Granulomatosis with polyangiitis (GPA) is a rare and complex immune mediated disease, which is a part of the anti-neutrophil cytoplasmic antibodies (ANCA) associated vasculitis.(1) It is characterized by necrotizing granulomatous inflammation of vascular tissue or perivascular area.(1) The disease has a spectrum of manifestations. However, involvement of the breast as an initial presentation of GPA has been described only a few times in the literature.(2,3) Thus, no clear line of management has been established with this rare presentation.

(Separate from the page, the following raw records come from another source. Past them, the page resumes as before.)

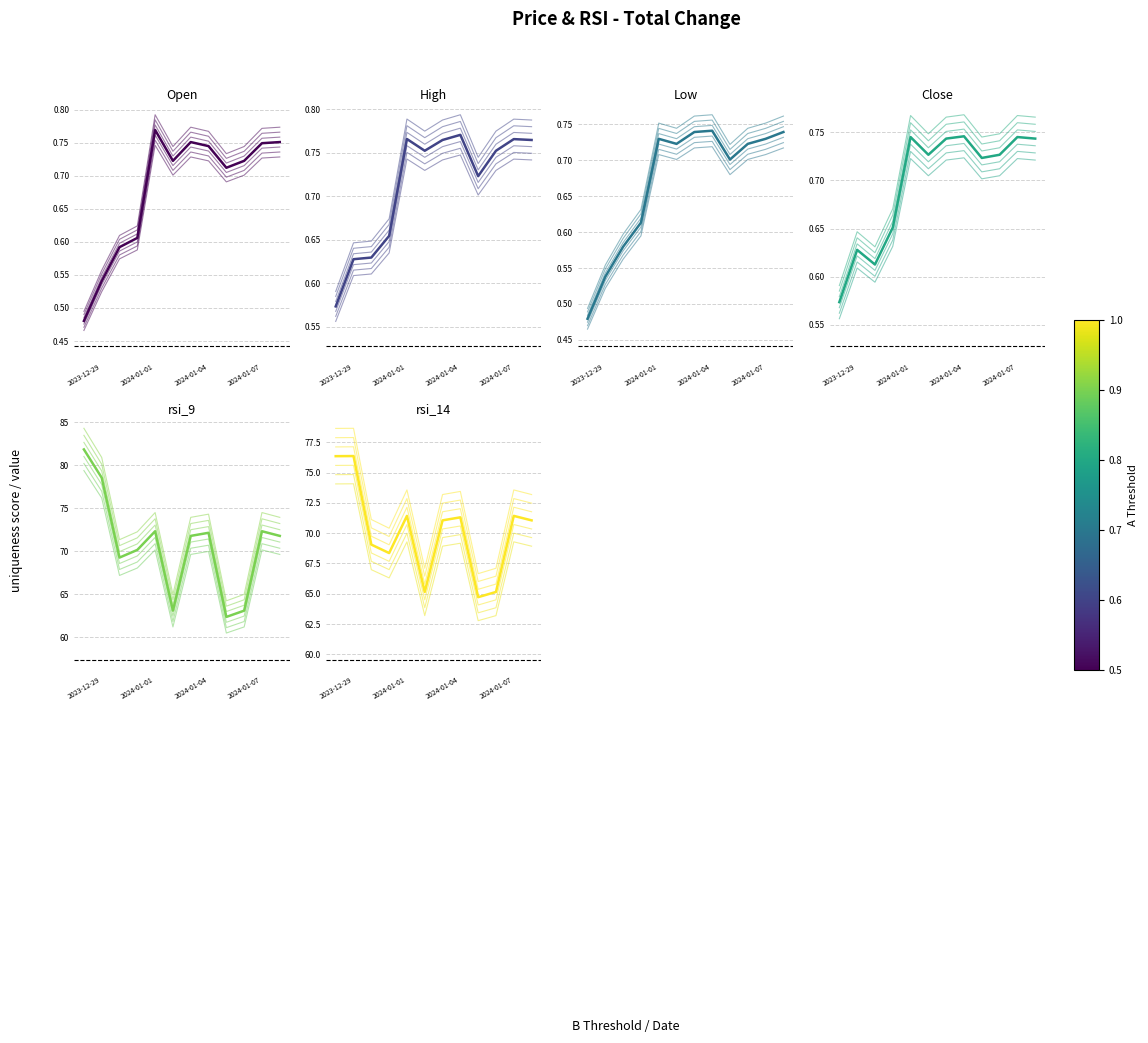

What is the difference between the maximum and minimum values in the Close series?

0.2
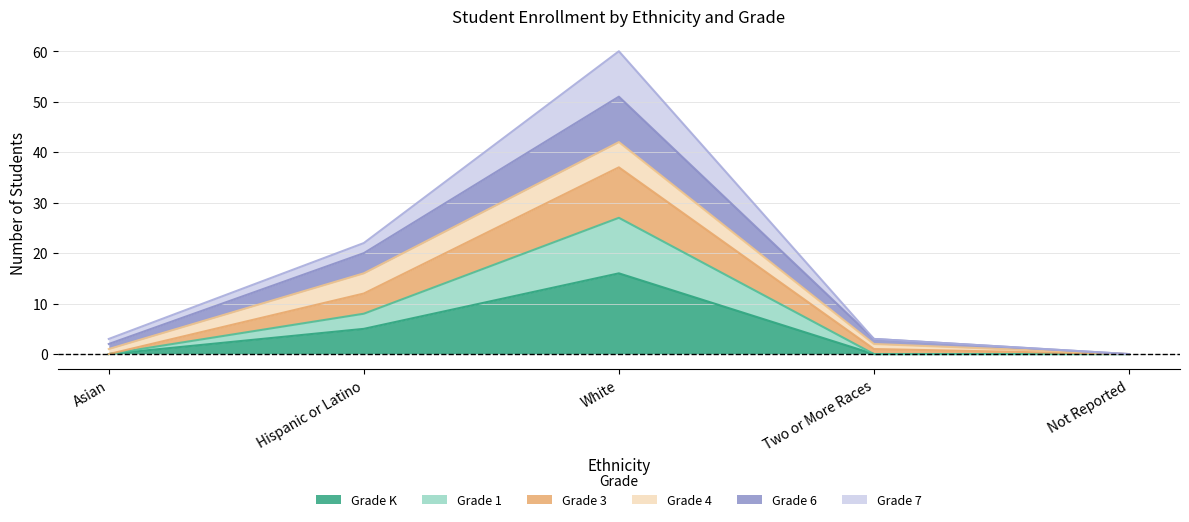

At which label does Grade K reach its peak?

White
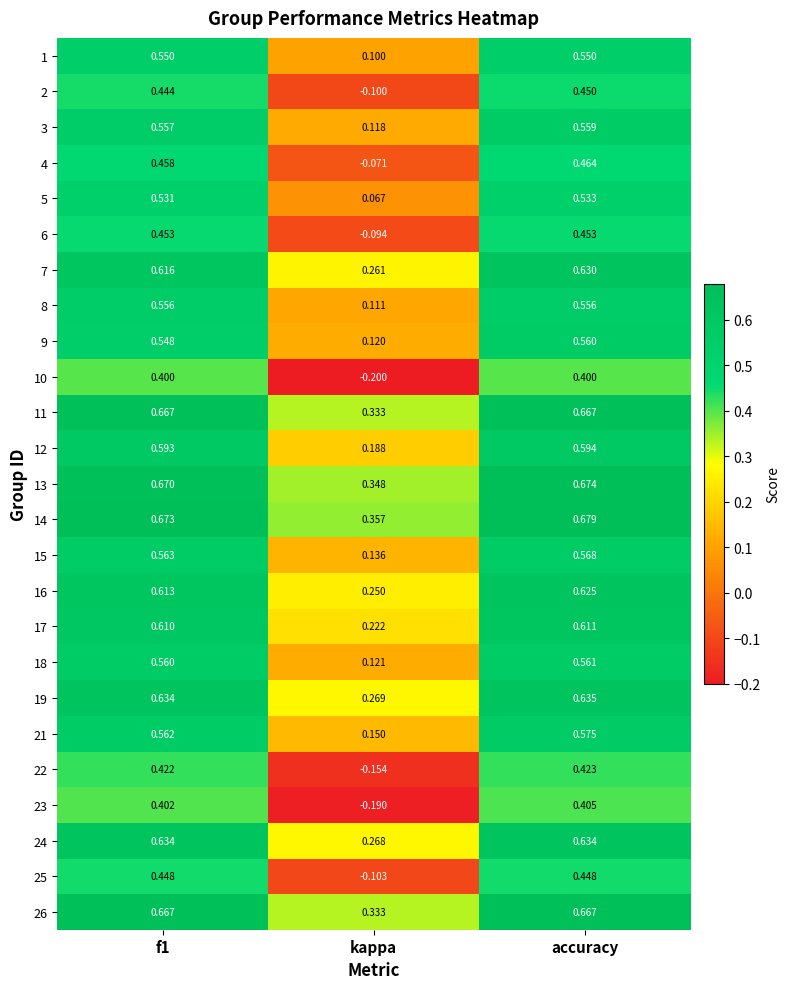

Where is 3 nearest to the value 0?

kappa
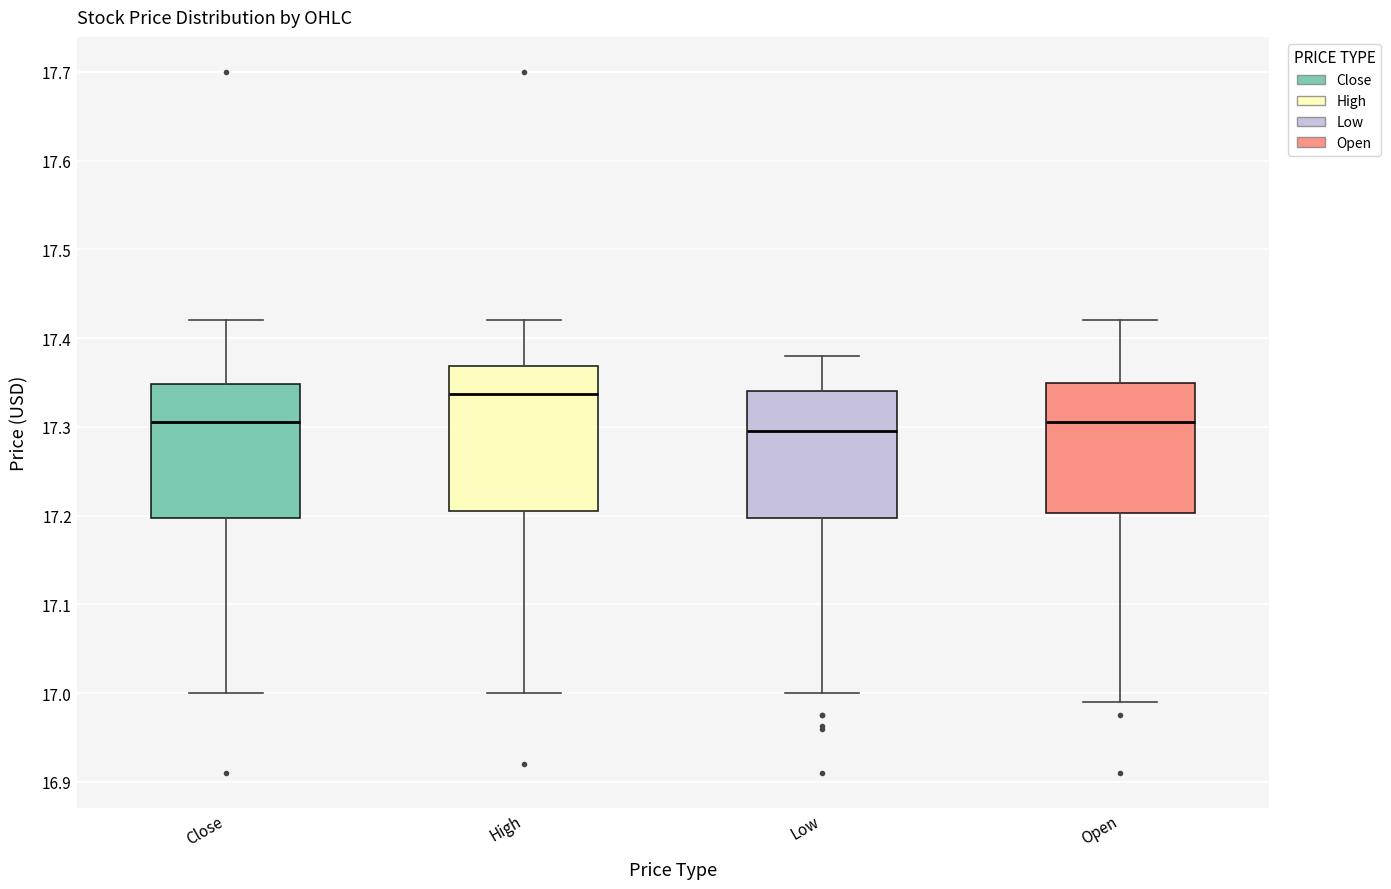

Reading left to right, transcribe this box plot: for each box, give where its median line is, the range the box spans, and where its two whiskers end, as read against the y-axis. The values are not printed on the chart, so give them approximately, as read against the axis.

Close: median 17.31, box 17.20 to 17.35, whiskers 17.00 to 17.42
High: median 17.34, box 17.21 to 17.37, whiskers 17.00 to 17.42
Low: median 17.30, box 17.20 to 17.34, whiskers 17.00 to 17.38
Open: median 17.31, box 17.20 to 17.35, whiskers 16.99 to 17.42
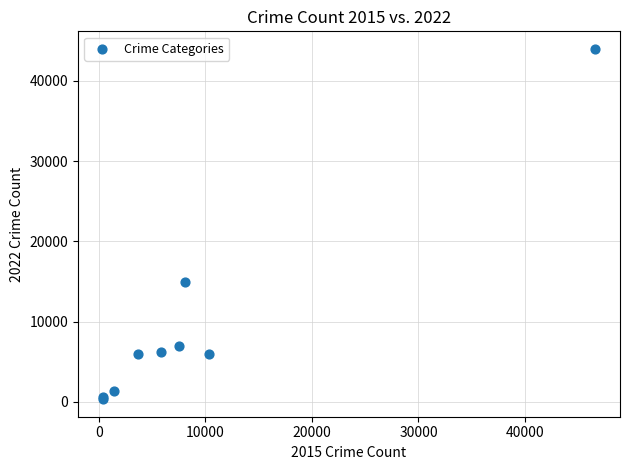

What Y value in the scatter plot is closest to 22170?

14988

A 26-year-old female patient presented with erythematous and tender left breast tissue. After some preliminary investigations, magnetic resonance imaging was sought revealing mastitis with regional heterogeneous non-mass enhancement, associated with thickened overlying skin tissue and edematous, tethered pectoralis muscle, and left axillary lymph nodes. The patient underwent an elective left breast lumpectomy and histopathology of the breast tissue showed discrete and confluent granulomatous lobulitis composed of epithelioid histiocytes, Langhans giant cells and lymphocytes, plasma cells with central abscess formation representing florid suppurative-chronic and granulomatous mastitis, with no evidence of infection, tuberculosis or malignancy (Figure 1).
Further history revealed that she had recurrent problems for shortness of breath, wheezes, dry cough and non-allergic sinusitis, and epistaxis in the past seven years. The patient also noted bilateral thigh pain. Her laboratory results showed positive proteinase 3-ANCA and negative autoimmune serology and inflammatory markers. A nerve conduction study was preformed showing axonal neuropathy, and the diagnosis of mononeuritis multiplex was established. Magnetic resonance imaging of the brain and spine were unremarkable.
A positron emission tomography-computed tomography was performed that showed a left anterior lung inflammatory lesion with no evidence of metastasis or other active lesions. With the findings of mononeuritis multiplex, breast tissue biopsy, positive proteinase 3-ANCA, and respiratory symptoms, the diagnosis of GPA was reached. She was started on prednisolone 1 mg/kg for eight weeks. In addition, she was started on 500 mg rituximab weekly for four weeks. After a five-month follow-up, she showed marked clinical response with no relapses. A second cycle of rituximab was to be initiated in one-month time.
Granulomatosis with polyangiitis presenting with mastitis is a rare feature and a high index of suspicion is required to reach the diagnosis.(4) The best diagnostic tool is histopathology, supported by specific laboratory investigations, as the imaging findings are non-specific.(4,5) Treatment with rituximab is an alternative option for physicians to consider for younger patients, particularly in the presence of other systemic manifestations. To our knowledge, the use of rituximab in GPA presenting with mastitis has not been documented in the literature. Hence, further research is essential to project the efficacy of this treatment.